Source passage:
— Begin —

REUTERS/Evelyn Hockstein
The changes to the Dodd-Frank Act pushed by Republicans raised the
threshold at which banks are considered systemically risky and
subject to stricter oversight to $250 billion from $50 billion.
Silicon Valley bank had $209 billion in assets at the end of last
year.
Democrat Biden faces a divided Congress after Republicans took
control of the House of Representatives in January, and new U.S.
bank regulations could be difficult.
"The prospect of legislation in this polarized political world is
very low," John Coffee, a professor at Columbia Law School, told
Reuters.
"The real problem here is that banks that are holding illiquid loans
or securities on a hold-to-maturity basis do not have to mark them
down even though they have a market value well below their
balance-sheet value. But when (SVB) sold some of these and revealed
their loss, they created some panic."
Senator Tim Scott, a Republican from South Carolina who sits on the
Senate's banking, housing and urban affairs committee, said it was
important to bring markets to a "calm and orderly resolution," but
warned against too much intervention.

— End —

Data entries:
— Begin —

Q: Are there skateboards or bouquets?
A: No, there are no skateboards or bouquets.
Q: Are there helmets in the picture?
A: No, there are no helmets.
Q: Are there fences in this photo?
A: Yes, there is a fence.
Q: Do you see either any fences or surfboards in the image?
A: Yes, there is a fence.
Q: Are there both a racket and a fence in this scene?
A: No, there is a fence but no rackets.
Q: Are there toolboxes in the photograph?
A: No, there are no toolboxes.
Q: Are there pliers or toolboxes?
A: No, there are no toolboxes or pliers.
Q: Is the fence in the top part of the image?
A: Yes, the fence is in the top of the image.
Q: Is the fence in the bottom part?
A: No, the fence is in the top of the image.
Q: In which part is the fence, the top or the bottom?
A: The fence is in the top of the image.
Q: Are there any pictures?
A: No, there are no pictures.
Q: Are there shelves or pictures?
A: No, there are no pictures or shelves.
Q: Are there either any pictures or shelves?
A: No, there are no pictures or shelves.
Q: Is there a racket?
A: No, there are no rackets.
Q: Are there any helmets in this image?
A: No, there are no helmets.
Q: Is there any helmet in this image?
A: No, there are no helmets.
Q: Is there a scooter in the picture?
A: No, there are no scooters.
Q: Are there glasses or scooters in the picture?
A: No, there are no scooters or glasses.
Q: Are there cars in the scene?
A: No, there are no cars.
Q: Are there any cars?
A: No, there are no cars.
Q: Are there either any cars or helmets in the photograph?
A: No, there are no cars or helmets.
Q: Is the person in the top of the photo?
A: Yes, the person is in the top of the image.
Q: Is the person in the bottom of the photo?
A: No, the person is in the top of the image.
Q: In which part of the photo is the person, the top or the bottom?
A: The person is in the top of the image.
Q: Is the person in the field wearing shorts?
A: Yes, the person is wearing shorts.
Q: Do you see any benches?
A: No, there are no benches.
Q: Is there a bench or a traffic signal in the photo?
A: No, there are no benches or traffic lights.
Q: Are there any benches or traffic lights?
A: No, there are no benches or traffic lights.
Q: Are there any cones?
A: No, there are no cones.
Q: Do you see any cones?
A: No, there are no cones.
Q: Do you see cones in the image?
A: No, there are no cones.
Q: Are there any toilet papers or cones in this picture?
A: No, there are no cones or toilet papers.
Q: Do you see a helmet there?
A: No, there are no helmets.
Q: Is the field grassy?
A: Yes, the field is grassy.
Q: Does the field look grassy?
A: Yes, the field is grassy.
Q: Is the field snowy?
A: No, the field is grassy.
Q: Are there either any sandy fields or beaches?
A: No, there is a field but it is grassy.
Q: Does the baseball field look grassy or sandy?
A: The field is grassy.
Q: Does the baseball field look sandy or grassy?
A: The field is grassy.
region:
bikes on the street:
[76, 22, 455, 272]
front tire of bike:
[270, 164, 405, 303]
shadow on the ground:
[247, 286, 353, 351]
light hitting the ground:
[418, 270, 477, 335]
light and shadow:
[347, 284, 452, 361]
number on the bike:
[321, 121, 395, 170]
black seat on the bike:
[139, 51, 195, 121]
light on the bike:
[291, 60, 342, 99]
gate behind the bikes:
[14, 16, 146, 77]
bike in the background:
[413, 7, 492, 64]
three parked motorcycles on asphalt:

— End —

What is expected: Please set down everything in the bank regulation passage from "REUTERS/Evelyn Hockstein" down to "and new U.S.", word for word. The entries are separate material and stand apart from the bank regulation passage.

In response:
REUTERS/Evelyn Hockstein
The changes to the Dodd-Frank Act pushed by Republicans raised the
threshold at which banks are considered systemically risky and
subject to stricter oversight to $250 billion from $50 billion.
Silicon Valley bank had $209 billion in assets at the end of last
year.
Democrat Biden faces a divided Congress after Republicans took
control of the House of Representatives in January, and new U.S.